William Faulkner couldn't improve upon that drama with words, but this morning there will be literally millions of them spent describing the Jayhawks' escape, in newspapers and SportsCenters and on talk radio. Maybe more words than were written and spoken about V-E Day on May 8, 1945.

Today is the opening day of baseball season. More words are probably written about baseball than all other American sports combined. And possibly the most discussed baseball event took place sixty-one years ago, when Jackie Robinson broke baseball's color barrier.

Of all the events in sports history, though, that might be one about which not enough has been said.

The day Jackie Robinson took the field for the Brooklyn Dodgers it was for millions of Americans, millions of white, ethnic Americans, millions of Italian and Irish and German Americans--my Bay Ridge grandparents among them--the first time that they needed a black man. The first time they shared a common purpose with a black man. The first time they cheered a black man.

When Dodgers President and GM Branch Rickey signed Jackie Robinson, he was asking him to shoulder more burden than any man should have to accept. Rickey asked him to absorb both the high expectations and skepticism of Dodgers fans as well as the outright hostility of everyone else. But Jackie Robinson is not a hero because of what he was asked to do. Jackie Robinson is a hero because of what he did next. He delivered. Under the most difficult circumstances, Jackie Robinson helped lead the Dodgers to a World Series, and handled the insults and epithets and even death threats with public grace.

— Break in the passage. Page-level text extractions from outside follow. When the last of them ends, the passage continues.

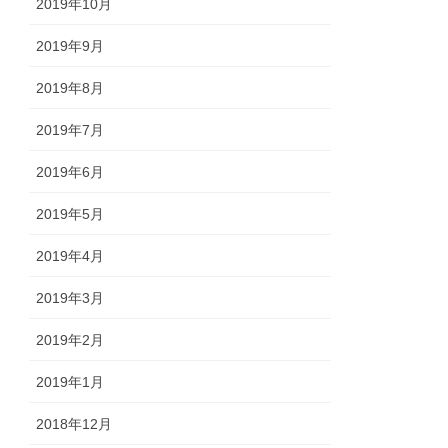
2019年10月
2019年9月
2019年8月
2019年7月
2019年6月
2019年5月
2019年4月
2019年3月
2019年2月
2019年1月
2018年12月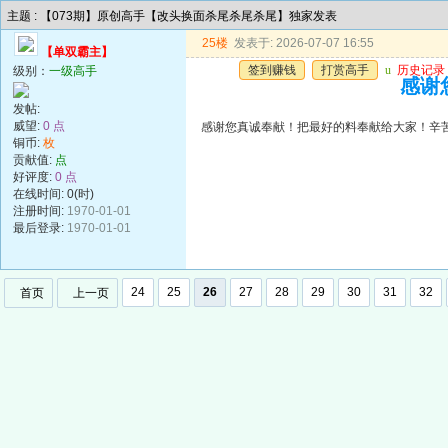
主题 : 【073期】原创高手【改头换面杀尾杀尾杀尾】独家发表
25楼
发表于: 2026-07-07 16:55
【单双霸主】
签到赚钱
打赏高手
u
历史记录
级别：
一级高手
感谢
发帖:
威望:
0 点
感谢您真诚奉献！把最好的料奉献给大家！辛
铜币:
枚
贡献值:
点
好评度:
0 点
在线时间: 0(时)
注册时间:
1970-01-01
最后登录:
1970-01-01
24
25
26
27
28
29
30
31
32
首页
上一页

Last year Chicago writer Jonathan Eig wrote one of the finest accounts of that season in his bestselling book Opening Day, which is out in paperback tomorrow.

Even if you're not a baseball fan, it's a milestone worth contemplating during a year in which we might be electing an African-American President of the United States. It seems like such a trivial thing, but if Jackie Robinson hadn't been a great baseball player, if he had turned out to be an average baseball player or even a merely good one, the trajectory of the civil rights movement between then and now might have been radically changed.

Now that's something worth talking about.

5 comments:

Dana King said...

As a native (now transplanted) Burgher myself, I have to ask: your father isn't Bill Guilfoile, is he? I remmeber him as, I think, the team's PR director during the glory years of the 70s.

If you are Bill Guilfoile's son, and he was PR (or media relations, as I'm sure they call it today) does that mean you knew - dare I say it? - Bob Prince?

Kevin Guilfoile said...

Hi Dana.

Yep, Bill Guilfoile is my father and I did know Bob Prince (and Nellie King, too), at least as well as a seven-year-old could.

qbird said...

Does anybody else look forward to searching for the lyrics that Guilfoile quotes in his post titles in the event that you don't recognize them straightaway? I just love that game.

Kevin Guilfoile said...

Ha! I wasn't sure anybody noticed.

Anonymous said...

Hey, Kevin, thanks for the nice mention of my book. I'm honored! Say hello to your dad for me.